» Task objective:
Set the data down again so that every line matches exactly.

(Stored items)
————

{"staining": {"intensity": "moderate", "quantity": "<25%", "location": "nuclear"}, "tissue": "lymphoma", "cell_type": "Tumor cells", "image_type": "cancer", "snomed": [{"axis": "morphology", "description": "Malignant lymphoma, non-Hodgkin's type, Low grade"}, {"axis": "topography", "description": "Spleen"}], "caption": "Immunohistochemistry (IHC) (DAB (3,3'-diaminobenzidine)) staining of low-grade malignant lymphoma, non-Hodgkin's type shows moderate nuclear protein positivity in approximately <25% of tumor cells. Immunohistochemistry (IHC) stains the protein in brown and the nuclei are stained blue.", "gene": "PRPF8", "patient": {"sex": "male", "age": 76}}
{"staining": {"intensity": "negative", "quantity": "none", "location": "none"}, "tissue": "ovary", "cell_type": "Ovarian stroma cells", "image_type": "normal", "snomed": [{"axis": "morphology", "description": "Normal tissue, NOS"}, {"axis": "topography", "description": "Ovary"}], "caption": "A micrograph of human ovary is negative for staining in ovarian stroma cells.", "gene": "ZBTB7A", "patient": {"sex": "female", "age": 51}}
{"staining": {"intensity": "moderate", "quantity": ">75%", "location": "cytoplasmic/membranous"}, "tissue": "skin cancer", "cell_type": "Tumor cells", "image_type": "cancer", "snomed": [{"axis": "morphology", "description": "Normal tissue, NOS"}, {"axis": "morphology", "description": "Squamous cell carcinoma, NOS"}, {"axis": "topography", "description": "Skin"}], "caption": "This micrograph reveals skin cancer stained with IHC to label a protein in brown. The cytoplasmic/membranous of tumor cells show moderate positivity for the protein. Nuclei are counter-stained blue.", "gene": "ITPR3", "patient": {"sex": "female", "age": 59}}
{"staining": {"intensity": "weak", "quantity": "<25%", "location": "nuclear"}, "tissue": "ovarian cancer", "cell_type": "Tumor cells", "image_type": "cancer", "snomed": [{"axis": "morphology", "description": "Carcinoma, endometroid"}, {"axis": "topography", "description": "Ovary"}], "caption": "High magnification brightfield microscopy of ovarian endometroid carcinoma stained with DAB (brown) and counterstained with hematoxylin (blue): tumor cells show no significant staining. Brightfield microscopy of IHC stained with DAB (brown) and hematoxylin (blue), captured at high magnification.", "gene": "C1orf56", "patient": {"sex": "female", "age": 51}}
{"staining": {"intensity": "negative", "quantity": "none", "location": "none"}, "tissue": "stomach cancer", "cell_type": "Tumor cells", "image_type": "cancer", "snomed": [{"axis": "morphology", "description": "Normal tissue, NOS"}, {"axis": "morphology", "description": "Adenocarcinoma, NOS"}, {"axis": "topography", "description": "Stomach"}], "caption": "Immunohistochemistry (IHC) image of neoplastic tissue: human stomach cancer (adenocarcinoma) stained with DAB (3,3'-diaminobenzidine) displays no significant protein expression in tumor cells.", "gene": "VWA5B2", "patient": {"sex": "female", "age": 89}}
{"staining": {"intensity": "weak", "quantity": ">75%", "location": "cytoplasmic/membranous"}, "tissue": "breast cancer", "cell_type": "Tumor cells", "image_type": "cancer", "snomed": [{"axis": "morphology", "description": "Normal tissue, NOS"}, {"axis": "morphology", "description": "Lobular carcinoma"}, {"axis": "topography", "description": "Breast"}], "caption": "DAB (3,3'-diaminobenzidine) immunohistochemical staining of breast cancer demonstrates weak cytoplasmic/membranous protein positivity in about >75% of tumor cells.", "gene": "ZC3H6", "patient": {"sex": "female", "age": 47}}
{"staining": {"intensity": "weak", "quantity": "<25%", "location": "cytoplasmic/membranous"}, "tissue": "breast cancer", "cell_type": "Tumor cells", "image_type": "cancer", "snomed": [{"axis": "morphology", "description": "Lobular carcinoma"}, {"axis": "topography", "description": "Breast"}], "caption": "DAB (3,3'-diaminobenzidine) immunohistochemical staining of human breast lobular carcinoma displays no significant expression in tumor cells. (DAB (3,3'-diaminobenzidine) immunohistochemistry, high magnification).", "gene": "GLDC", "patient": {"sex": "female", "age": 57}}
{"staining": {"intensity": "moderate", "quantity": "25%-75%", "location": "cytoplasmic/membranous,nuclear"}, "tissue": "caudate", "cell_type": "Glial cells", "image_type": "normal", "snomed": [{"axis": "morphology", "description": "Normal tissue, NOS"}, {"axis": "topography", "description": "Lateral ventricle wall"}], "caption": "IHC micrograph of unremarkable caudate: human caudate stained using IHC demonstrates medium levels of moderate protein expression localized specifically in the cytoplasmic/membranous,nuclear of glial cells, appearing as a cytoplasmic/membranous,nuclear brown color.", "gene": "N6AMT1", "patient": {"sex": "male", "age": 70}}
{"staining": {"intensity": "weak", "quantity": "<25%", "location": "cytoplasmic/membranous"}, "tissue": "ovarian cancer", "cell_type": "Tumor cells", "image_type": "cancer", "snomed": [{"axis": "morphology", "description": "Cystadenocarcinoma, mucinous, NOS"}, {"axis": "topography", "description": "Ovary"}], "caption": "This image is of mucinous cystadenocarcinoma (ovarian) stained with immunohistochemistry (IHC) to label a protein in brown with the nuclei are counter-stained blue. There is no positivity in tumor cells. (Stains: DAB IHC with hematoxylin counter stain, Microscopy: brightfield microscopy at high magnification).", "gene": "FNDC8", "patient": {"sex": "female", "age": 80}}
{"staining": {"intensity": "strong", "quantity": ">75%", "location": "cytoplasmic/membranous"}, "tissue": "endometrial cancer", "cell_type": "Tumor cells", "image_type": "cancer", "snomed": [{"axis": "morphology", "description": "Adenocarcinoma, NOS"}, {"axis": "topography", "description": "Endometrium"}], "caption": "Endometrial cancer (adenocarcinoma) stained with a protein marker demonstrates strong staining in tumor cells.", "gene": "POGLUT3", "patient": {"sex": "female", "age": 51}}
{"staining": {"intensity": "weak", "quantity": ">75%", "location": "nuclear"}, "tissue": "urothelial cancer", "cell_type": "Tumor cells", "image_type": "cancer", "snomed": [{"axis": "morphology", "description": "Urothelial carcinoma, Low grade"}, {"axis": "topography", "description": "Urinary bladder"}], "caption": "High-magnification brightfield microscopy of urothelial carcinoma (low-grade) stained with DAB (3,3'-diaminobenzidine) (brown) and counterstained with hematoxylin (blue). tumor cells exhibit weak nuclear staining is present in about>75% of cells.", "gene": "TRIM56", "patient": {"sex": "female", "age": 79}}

————

» Response:
{"staining": {"intensity": "moderate", "quantity": "<25%", "location": "nuclear"}, "tissue": "lymphoma", "cell_type": "Tumor cells", "image_type": "cancer", "snomed": [{"axis": "morphology", "description": "Malignant lymphoma, non-Hodgkin's type, Low grade"}, {"axis": "topography", "description": "Spleen"}], "caption": "Immunohistochemistry (IHC) (DAB (3,3'-diaminobenzidine)) staining of low-grade malignant lymphoma, non-Hodgkin's type shows moderate nuclear protein positivity in approximately <25% of tumor cells. Immunohistochemistry (IHC) stains the protein in brown and the nuclei are stained blue.", "gene": "PRPF8", "patient": {"sex": "male", "age": 76}}
{"staining": {"intensity": "negative", "quantity": "none", "location": "none"}, "tissue": "ovary", "cell_type": "Ovarian stroma cells", "image_type": "normal", "snomed": [{"axis": "morphology", "description": "Normal tissue, NOS"}, {"axis": "topography", "description": "Ovary"}], "caption": "A micrograph of human ovary is negative for staining in ovarian stroma cells.", "gene": "ZBTB7A", "patient": {"sex": "female", "age": 51}}
{"staining": {"intensity": "moderate", "quantity": ">75%", "location": "cytoplasmic/membranous"}, "tissue": "skin cancer", "cell_type": "Tumor cells", "image_type": "cancer", "snomed": [{"axis": "morphology", "description": "Normal tissue, NOS"}, {"axis": "morphology", "description": "Squamous cell carcinoma, NOS"}, {"axis": "topography", "description": "Skin"}], "caption": "This micrograph reveals skin cancer stained with IHC to label a protein in brown. The cytoplasmic/membranous of tumor cells show moderate positivity for the protein. Nuclei are counter-stained blue.", "gene": "ITPR3", "patient": {"sex": "female", "age": 59}}
{"staining": {"intensity": "weak", "quantity": "<25%", "location": "nuclear"}, "tissue": "ovarian cancer", "cell_type": "Tumor cells", "image_type": "cancer", "snomed": [{"axis": "morphology", "description": "Carcinoma, endometroid"}, {"axis": "topography", "description": "Ovary"}], "caption": "High magnification brightfield microscopy of ovarian endometroid carcinoma stained with DAB (brown) and counterstained with hematoxylin (blue): tumor cells show no significant staining. Brightfield microscopy of IHC stained with DAB (brown) and hematoxylin (blue), captured at high magnification.", "gene": "C1orf56", "patient": {"sex": "female", "age": 51}}
{"staining": {"intensity": "negative", "quantity": "none", "location": "none"}, "tissue": "stomach cancer", "cell_type": "Tumor cells", "image_type": "cancer", "snomed": [{"axis": "morphology", "description": "Normal tissue, NOS"}, {"axis": "morphology", "description": "Adenocarcinoma, NOS"}, {"axis": "topography", "description": "Stomach"}], "caption": "Immunohistochemistry (IHC) image of neoplastic tissue: human stomach cancer (adenocarcinoma) stained with DAB (3,3'-diaminobenzidine) displays no significant protein expression in tumor cells.", "gene": "VWA5B2", "patient": {"sex": "female", "age": 89}}
{"staining": {"intensity": "weak", "quantity": ">75%", "location": "cytoplasmic/membranous"}, "tissue": "breast cancer", "cell_type": "Tumor cells", "image_type": "cancer", "snomed": [{"axis": "morphology", "description": "Normal tissue, NOS"}, {"axis": "morphology", "description": "Lobular carcinoma"}, {"axis": "topography", "description": "Breast"}], "caption": "DAB (3,3'-diaminobenzidine) immunohistochemical staining of breast cancer demonstrates weak cytoplasmic/membranous protein positivity in about >75% of tumor cells.", "gene": "ZC3H6", "patient": {"sex": "female", "age": 47}}
{"staining": {"intensity": "weak", "quantity": "<25%", "location": "cytoplasmic/membranous"}, "tissue": "breast cancer", "cell_type": "Tumor cells", "image_type": "cancer", "snomed": [{"axis": "morphology", "description": "Lobular carcinoma"}, {"axis": "topography", "description": "Breast"}], "caption": "DAB (3,3'-diaminobenzidine) immunohistochemical staining of human breast lobular carcinoma displays no significant expression in tumor cells. (DAB (3,3'-diaminobenzidine) immunohistochemistry, high magnification).", "gene": "GLDC", "patient": {"sex": "female", "age": 57}}
{"staining": {"intensity": "moderate", "quantity": "25%-75%", "location": "cytoplasmic/membranous,nuclear"}, "tissue": "caudate", "cell_type": "Glial cells", "image_type": "normal", "snomed": [{"axis": "morphology", "description": "Normal tissue, NOS"}, {"axis": "topography", "description": "Lateral ventricle wall"}], "caption": "IHC micrograph of unremarkable caudate: human caudate stained using IHC demonstrates medium levels of moderate protein expression localized specifically in the cytoplasmic/membranous,nuclear of glial cells, appearing as a cytoplasmic/membranous,nuclear brown color.", "gene": "N6AMT1", "patient": {"sex": "male", "age": 70}}
{"staining": {"intensity": "weak", "quantity": "<25%", "location": "cytoplasmic/membranous"}, "tissue": "ovarian cancer", "cell_type": "Tumor cells", "image_type": "cancer", "snomed": [{"axis": "morphology", "description": "Cystadenocarcinoma, mucinous, NOS"}, {"axis": "topography", "description": "Ovary"}], "caption": "This image is of mucinous cystadenocarcinoma (ovarian) stained with immunohistochemistry (IHC) to label a protein in brown with the nuclei are counter-stained blue. There is no positivity in tumor cells. (Stains: DAB IHC with hematoxylin counter stain, Microscopy: brightfield microscopy at high magnification).", "gene": "FNDC8", "patient": {"sex": "female", "age": 80}}
{"staining": {"intensity": "strong", "quantity": ">75%", "location": "cytoplasmic/membranous"}, "tissue": "endometrial cancer", "cell_type": "Tumor cells", "image_type": "cancer", "snomed": [{"axis": "morphology", "description": "Adenocarcinoma, NOS"}, {"axis": "topography", "description": "Endometrium"}], "caption": "Endometrial cancer (adenocarcinoma) stained with a protein marker demonstrates strong staining in tumor cells.", "gene": "POGLUT3", "patient": {"sex": "female", "age": 51}}
{"staining": {"intensity": "weak", "quantity": ">75%", "location": "nuclear"}, "tissue": "urothelial cancer", "cell_type": "Tumor cells", "image_type": "cancer", "snomed": [{"axis": "morphology", "description": "Urothelial carcinoma, Low grade"}, {"axis": "topography", "description": "Urinary bladder"}], "caption": "High-magnification brightfield microscopy of urothelial carcinoma (low-grade) stained with DAB (3,3'-diaminobenzidine) (brown) and counterstained with hematoxylin (blue). tumor cells exhibit weak nuclear staining is present in about>75% of cells.", "gene": "TRIM56", "patient": {"sex": "female", "age": 79}}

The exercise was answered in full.